Objectives: Nitric oxide (NO) works as an
antimicrobial agent of many pathogens due to its reactivity as S-nitrosylating
agent. The aim of this study was to determine whether S-nitrosylation
of proteins of the parasite, Entamoeba histolytica regulates their
function.
Methodology & Results: We used the resin-assisted
capture method to identify S-nitrosylated proteins. Some of the S-nitrosylated
proteins as peroxiredoxin and superoxide dismutase may be involved in the
resistance to NO. However, very little information is available on the
mechanism of resistance to NO in this parasite. We observed that exposure of
the parasites to NO strongly reduces their viability and protein synthesis;
however, the deleterious effects of NO were significantly reduced in
trophozoites overexpressing the cytosine-5 methyltransferases of the Dnmt2
family (Ehmeth). In addition, these trophozoites exhibit high levels of tRNAAsp
methylation suggesting that Ehmeth –mediated- tRNAAsp
methylation is part of the resistance mechanism to NO.

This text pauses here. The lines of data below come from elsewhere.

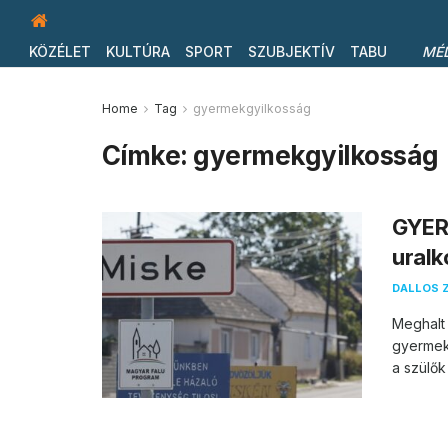
KÖZÉLET
KULTÚRA
SPORT
SZUBJEKTÍV
TABU
MÉ
Home
Tag
gyermekgyilkosság
Címke:
gyermekgyilkosság
GYER
ural
DALLOS 
Meghalt
gyermekg
a szülők 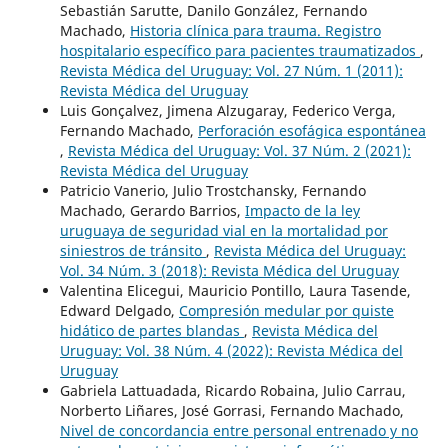
Sebastián Sarutte, Danilo González, Fernando
Machado,
Historia clínica para trauma. Registro
hospitalario específico para pacientes traumatizados
,
Revista Médica del Uruguay: Vol. 27 Núm. 1 (2011):
Revista Médica del Uruguay
Luis Gonçalvez, Jimena Alzugaray, Federico Verga,
Fernando Machado,
Perforación esofágica espontánea
,
Revista Médica del Uruguay: Vol. 37 Núm. 2 (2021):
Revista Médica del Uruguay
Patricio Vanerio, Julio Trostchansky, Fernando
Machado, Gerardo Barrios,
Impacto de la ley
uruguaya de seguridad vial en la mortalidad por
siniestros de tránsito
,
Revista Médica del Uruguay:
Vol. 34 Núm. 3 (2018): Revista Médica del Uruguay
Valentina Elicegui, Mauricio Pontillo, Laura Tasende,
Edward Delgado,
Compresión medular por quiste
hidático de partes blandas
,
Revista Médica del
Uruguay: Vol. 38 Núm. 4 (2022): Revista Médica del
Uruguay
Gabriela Lattuadada, Ricardo Robaina, Julio Carrau,
Norberto Liñares, José Gorrasi, Fernando Machado,
Nivel de concordancia entre personal entrenado y no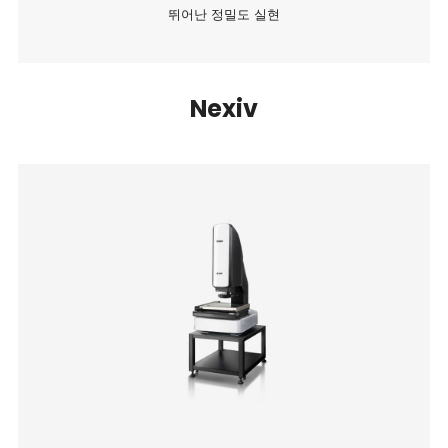
뛰어난 정밀도 실현
Nexiv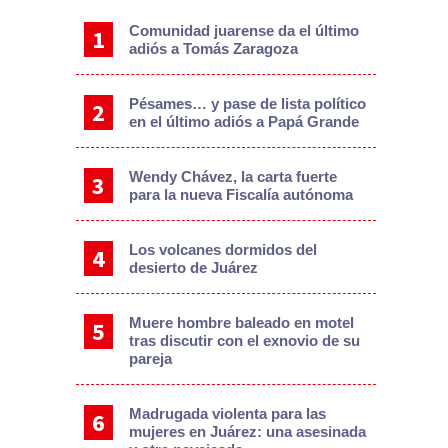
Comunidad juarense da el último
adiós a Tomás Zaragoza
Pésames… y pase de lista político
en el último adiós a Papá Grande
Wendy Chávez, la carta fuerte
para la nueva Fiscalía autónoma
Los volcanes dormidos del
desierto de Juárez
Muere hombre baleado en motel
tras discutir con el exnovio de su
pareja
Madrugada violenta para las
mujeres en Juárez: una asesinada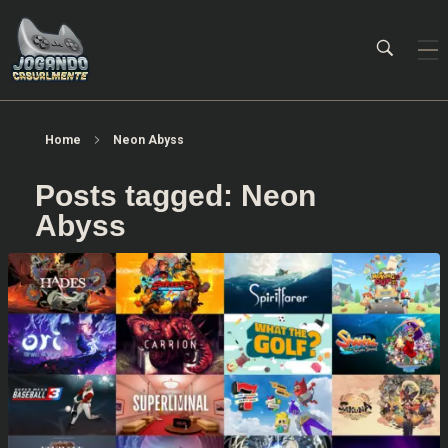
Jogando Casualmente
Conteúdo family friendly sobre games! Desde 2019 analisando jogos.
Home
Neon Abyss
Posts tagged: Neon
Abyss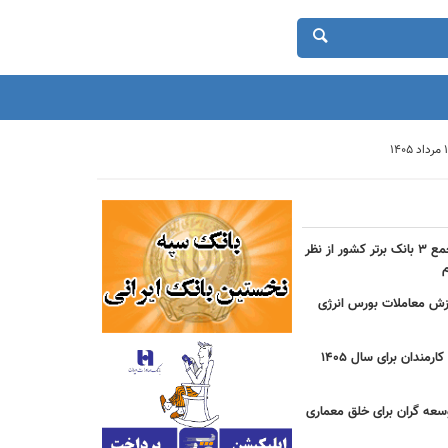
حضور بانک شهر در جمع ۳ بانک برتر کشور از نظر
دی ارزش معاملات بورس انرژی
جزییات مصوبه عیدی کارمندان برای سال 1405
سعه گران برای خلق معماری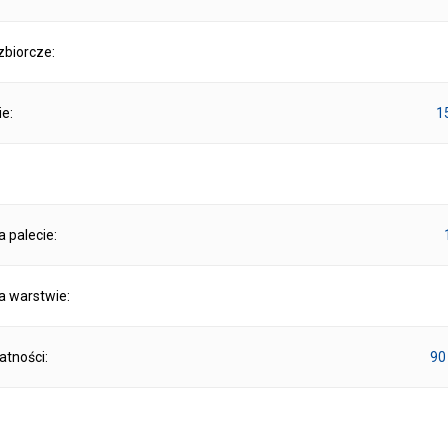
biorcze:
ie:
1
na palecie:
na warstwie:
atności:
90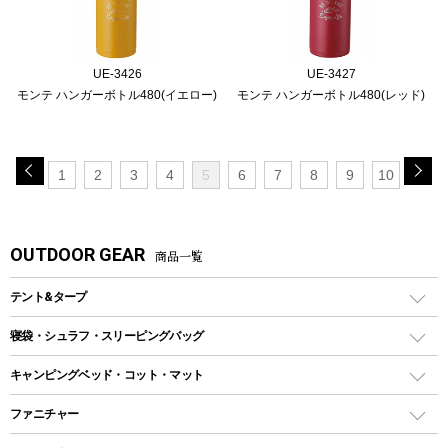
UE-3426
UE-3427
モンテ ハンガーボトル480(イエロー)
モンテ ハンガーボトル480(レッド)
1
2
3
4
5
6
7
8
9
10
OUTDOOR GEAR
商品一覧
テント&タープ
テント
寝袋・シュラフ・スリーピングバッグ
ドームテント
レクタングラー型（封筒型）シュラフ
キャンピングベッド・コット・マット
ツールームテント
マミー型（人形型）シュラフ
キャンピングベッド・コット
ファニチャー
ワンポールテント
インナーシュラフ
マット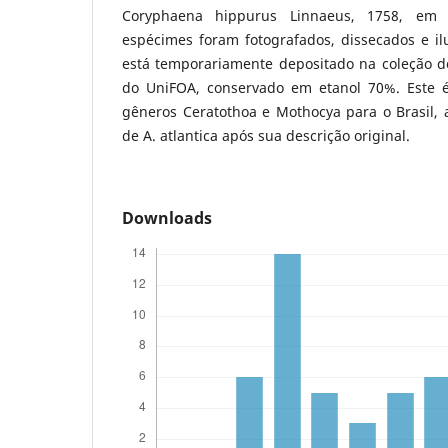
Coryphaena hippurus Linnaeus, 1758, em
espécimes foram fotografados, dissecados e il
está temporariamente depositado na coleção do
do UniFOA, conservado em etanol 70%. Este é
gêneros Ceratothoa e Mothocya para o Brasil, 
de A. atlantica após sua descrição original.
Downloads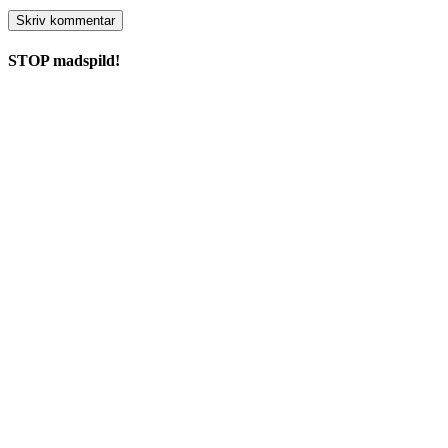
STOP madspild!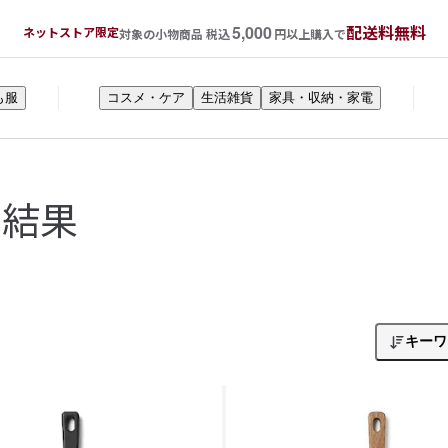
5,000
配送料無料
ネットストア限定
対象の小物商品 税込
円以上購入で
も服
コスメ・ケア
生活雑貨
家具・収納・家電
索結果
キーワ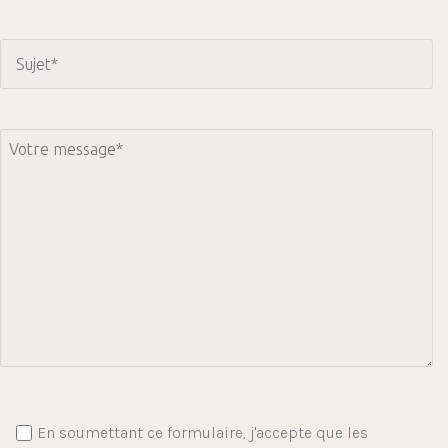
En soumettant ce formulaire, j'accepte que les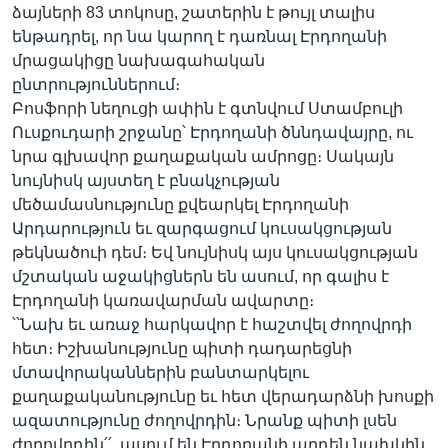
ձայների 83 տոկոսը, շատերին է թույլ տալիս
ենթադրել, որ նա կարող է դառնալ Էրդողանի
մրացակիցը նախագահական
ընտրություններում։
Բոսֆորի նեղուցի ափին է գտնվում Ստամբուլի
Ուսքուդարի շրջանը՝ Էրդողանի ծննդավայրը, ու
նրա գլխավոր քաղաքական ամրոցը։ Սակայն
նույնիսկ այստեղ է բնակչության
մեծամասնությունը քվեարկել Էրդողանի
Արդարություն եւ զարգացում կուսակցության
թեկնածուի դեմ։ Եվ նույնիսկ այս կուսակցության
մշտական աջակիցներն են ասում, որ գալիս է
Էրդողանի կառավարման ավարտը։
՝՝Նախ եւ առաջ հարկավոր է հաշտվել ժողովրդի
հետ։ Իշխանությունը պիտի դադարեցնի
մտավորականներին բանտարկելու
քաղաքականությունը եւ հետ վերադարձնի խոսքի
ազատությունը ժողովրդին։ Նրանք պիտի լսեն
ժողովրդին՛՛, ասում են Էրդողանի արդեն նախկին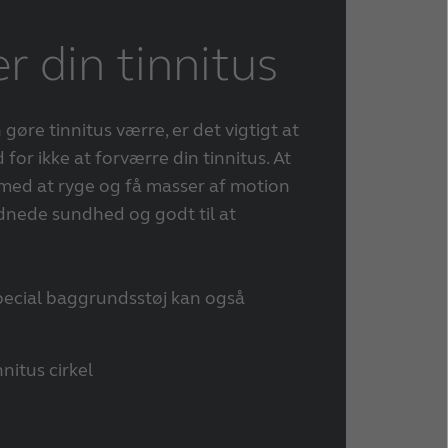
r din tinnitus
gøre tinnitus værre, er det vigtigt at
for ikke at forværre din tinnitus. At
 med at ryge og få masser af motion
rdnede sundhed og godt til at
ecial baggrundsstøj kan også
nitus cirkel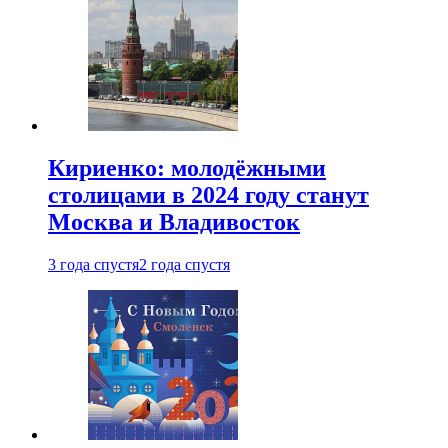
Кириенко: молодёжными
столицами в 2024 году станут
Москва и Владивосток
3 года спустя
2 года спустя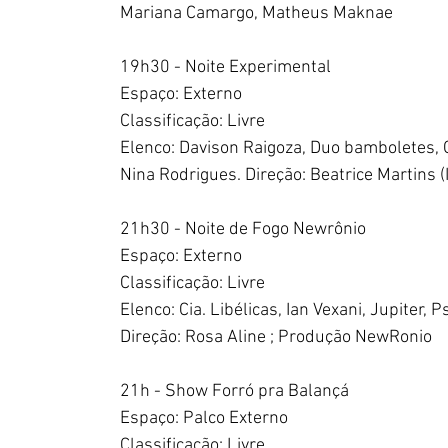
Mariana Camargo, Matheus Maknae 
19h30 - Noite Experimental
Espaço: Externo
Classificação: Livre
Elenco: Davison Raigoza, Duo bamboletes, 
Nina Rodrigues. Direção: Beatrice Martins 
21h30 - Noite de Fogo Newrônio
Espaço: Externo
Classificação: Livre
Elenco: Cia. Libélicas, Ian Vexani, Jupiter
Direção: Rosa Aline ; Produção NewRonio
21h - Show Forró pra Balançá
Espaço: Palco Externo
Classificação: Livre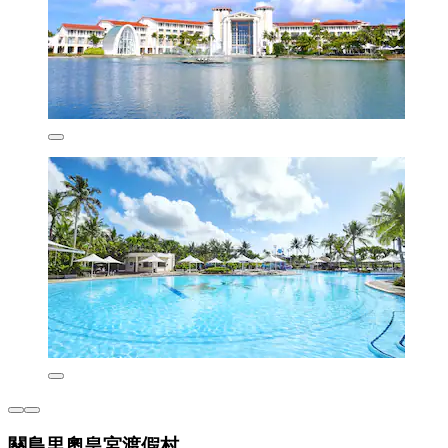
關島里奧皇宮渡假村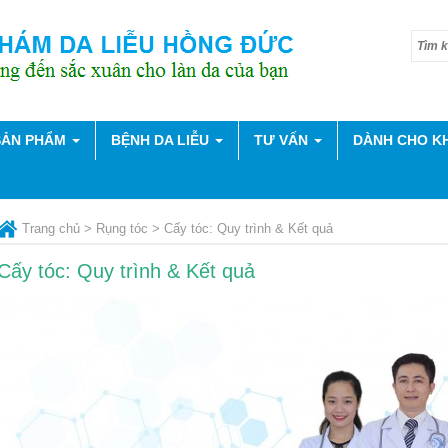
 SẢN PHẨM
BỆNH DA LIỄU
TƯ VẤN
DÀNH CHO K
Trang chủ
>
Rụng tóc
>
Cấy tóc: Quy trình & Kết quả
Cấy tóc: Quy trình & Kết quả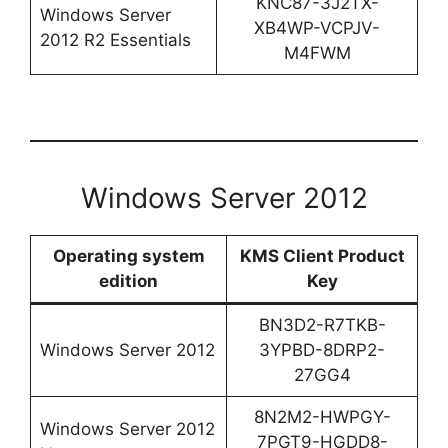
KNC87-3J2TX-
Windows Server
XB4WP-VCPJV-
2012 R2 Essentials
M4FWM
Windows Server 2012
Operating system
KMS Client Product
edition
Key
BN3D2-R7TKB-
Windows Server 2012
3YPBD-8DRP2-
27GG4
8N2M2-HWPGY-
Windows Server 2012
7PGT9-HGDD8-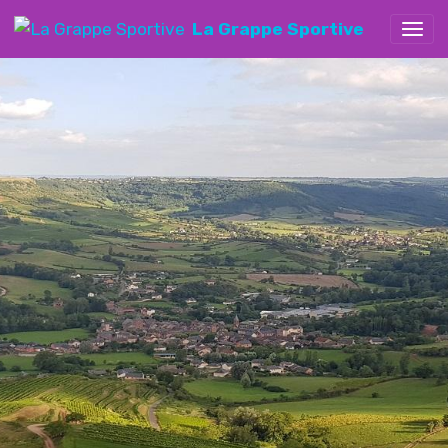
La Grappe Sportive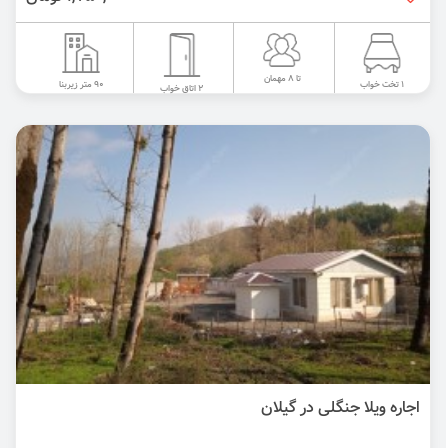
تا 8 مهمان
90 متر زیربنا
1 تخت خواب
2 اتاق خواب
اجاره ویلا جنگلی در گیلان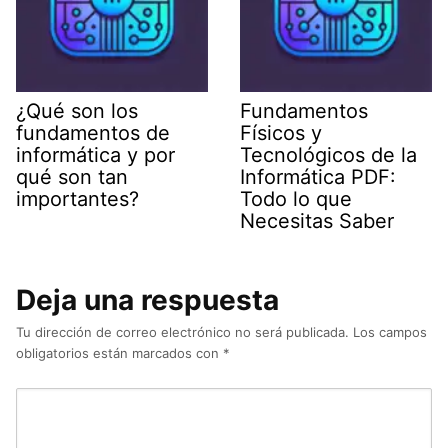
¿Qué son los
Fundamentos
fundamentos de
Físicos y
informática y por
Tecnológicos de la
qué son tan
Informática PDF:
importantes?
Todo lo que
Necesitas Saber
Deja una respuesta
Tu dirección de correo electrónico no será publicada.
Los campos
obligatorios están marcados con
*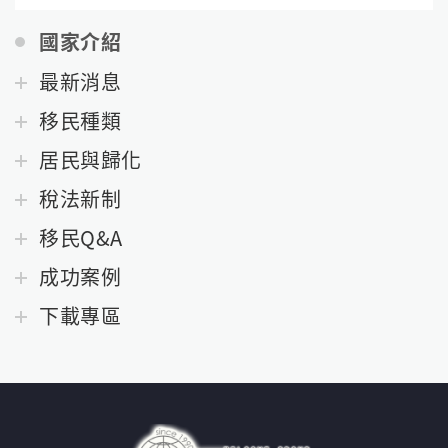
國家介紹
最新消息
移民種類
居民與歸化
稅法新制
移民Q&A
成功案例
下載專區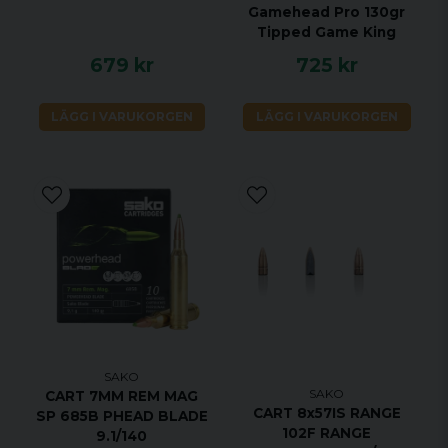
Gamehead Pro 130gr
Tipped Game King
679 kr
725 kr
LÄGG I VARUKORGEN
LÄGG I VARUKORGEN
SAKO
SAKO
CART 7MM REM MAG
CART 8x57IS RANGE
SP 685B PHEAD BLADE
102F RANGE
9.1/140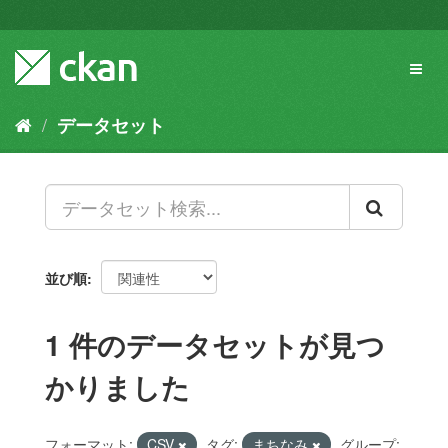
ス
キ
ッ
Toggl
プ
naviga
し
て
データセット
内
容
へ
並び順
1 件のデータセットが見つ
かりました
フォーマット:
CSV
タグ:
まちなみ
グループ: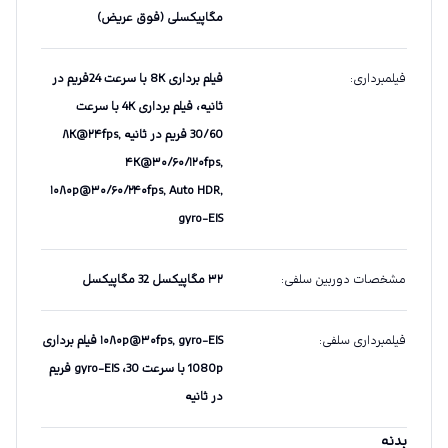
مگاپیکسلی (فوق عریض)
فیلمبرداری
:
فیلم برداری 8K با سرعت 24فریم در
ثانیه، فیلم برداری 4K با سرعت
30/60 فریم در ثانیه ۸K@۲۴fps,
۴K@۳۰/۶۰/۱۲۰fps,
۱۰۸۰p@۳۰/۶۰/۲۴۰fps, Auto HDR,
gyro-EIS
مشخصات دوربین سلفی
:
۳۲ مگاپیکسل 32 مگاپیکسل
فیلمبرداری سلفی
:
۱۰۸۰p@۳۰fps, gyro-EIS فیلم برداری
1080p با سرعت 30، gyro-EIS فریم
در ثانیه
بدنه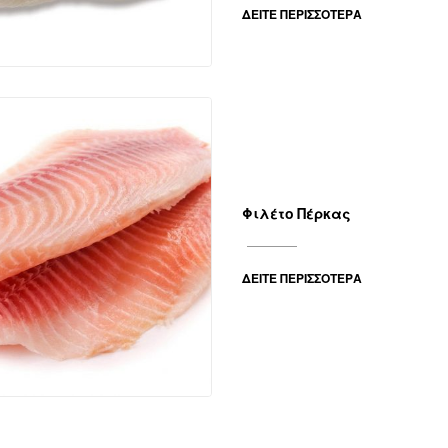
ΔΕΊΤΕ ΠΕΡΙΣΣΌΤΕΡΑ
Φιλέτο Πέρκας
ΔΕΊΤΕ ΠΕΡΙΣΣΌΤΕΡΑ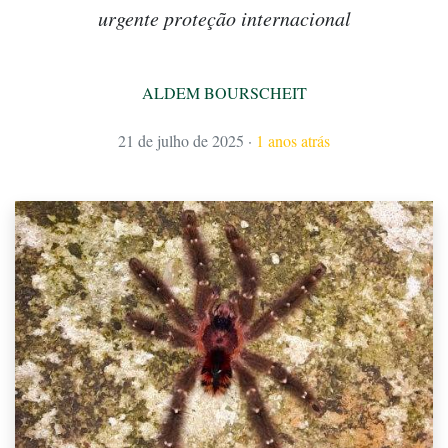
urgente proteção internacional
ALDEM BOURSCHEIT
21 de julho de 2025
·
1 anos atrás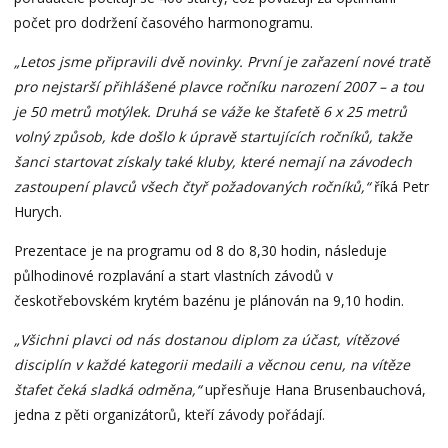
počet pro dodržení časového harmonogramu.
„Letos jsme připravili dvě novinky. První je zařazení nové tratě
pro nejstarší přihlášené plavce ročníku narození 2007 – a tou
je 50 metrů motýlek. Druhá se váže ke štafetě 6 x 25 metrů
volný způsob, kde došlo k úpravě startujících ročníků, takže
šanci startovat získaly také kluby, které nemají na závodech
zastoupení plavců všech čtyř požadovaných ročníků,“
říká Petr
Hurych.
Prezentace je na programu od 8 do 8,30 hodin, následuje
půlhodinové rozplavání a start vlastních závodů v
českotřebovském krytém bazénu je plánován na 9,10 hodin.
„Všichni plavci od nás dostanou diplom za účast, vítězové
disciplín v každé kategorii medaili a věcnou cenu, na vítěze
štafet čeká sladká odměna,“
upřesňuje Hana Brusenbauchová,
jedna z pěti organizátorů, kteří závody pořádají.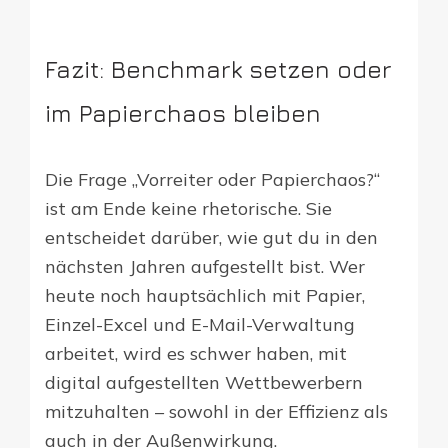
Fazit: Benchmark setzen oder
im Papierchaos bleiben
Die Frage „Vorreiter oder Papierchaos?“
ist am Ende keine rhetorische. Sie
entscheidet darüber, wie gut du in den
nächsten Jahren aufgestellt bist. Wer
heute noch hauptsächlich mit Papier,
Einzel-Excel und E-Mail-Verwaltung
arbeitet, wird es schwer haben, mit
digital aufgestellten Wettbewerbern
mitzuhalten – sowohl in der Effizienz als
auch in der Außenwirkung.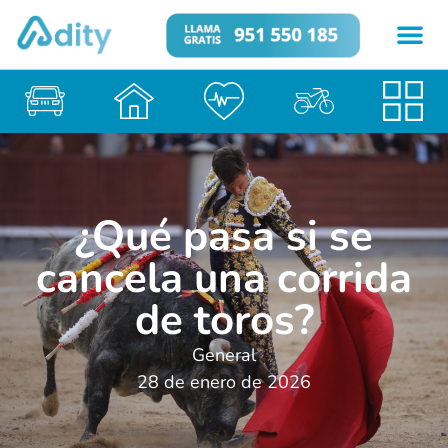
¿Qué pasa si se
cancela una corrida
de toros?
General
28 de enero de 2026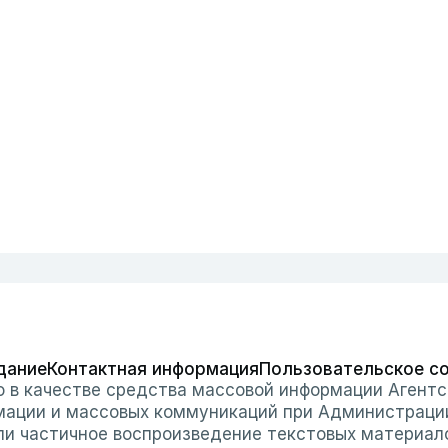
дание
Контактная информация
Пользовательское с
о в качестве средства массовой информации Агентс
мации и массовых коммуникаций при Администраци
или частичное воспроизведение текстовых материал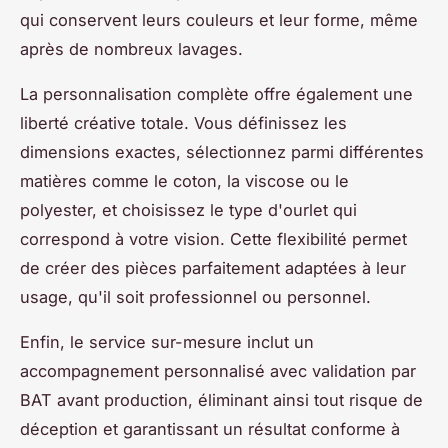
qui conservent leurs couleurs et leur forme, même
après de nombreux lavages.
La personnalisation complète offre également une
liberté créative totale. Vous définissez les
dimensions exactes, sélectionnez parmi différentes
matières comme le coton, la viscose ou le
polyester, et choisissez le type d'ourlet qui
correspond à votre vision. Cette flexibilité permet
de créer des pièces parfaitement adaptées à leur
usage, qu'il soit professionnel ou personnel.
Enfin, le service sur-mesure inclut un
accompagnement personnalisé avec validation par
BAT avant production, éliminant ainsi tout risque de
déception et garantissant un résultat conforme à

We previously reported that enolase, a glycolytic
enzyme, binds to Ehmeth and inhibits its activity. We observed that the amount
of Ehmeth-enolase complex is significantly reduced in NO-treated E.
histolytica which explains the aforementioned increase of tRNA methylation.
Indeed, we demonstrated via
site-directed mutagenesis that cysteine residues 228
and 229 in Ehmeth are susceptible to S-nitrosylation and are crucial for Ehmeth
binding to enolase.
Conclusion: Our work provides the first global analysis of S-nitrosylated
proteins in E.histolytica and indicates that Ehmeth plays a central role
in the response of the parasite to NO.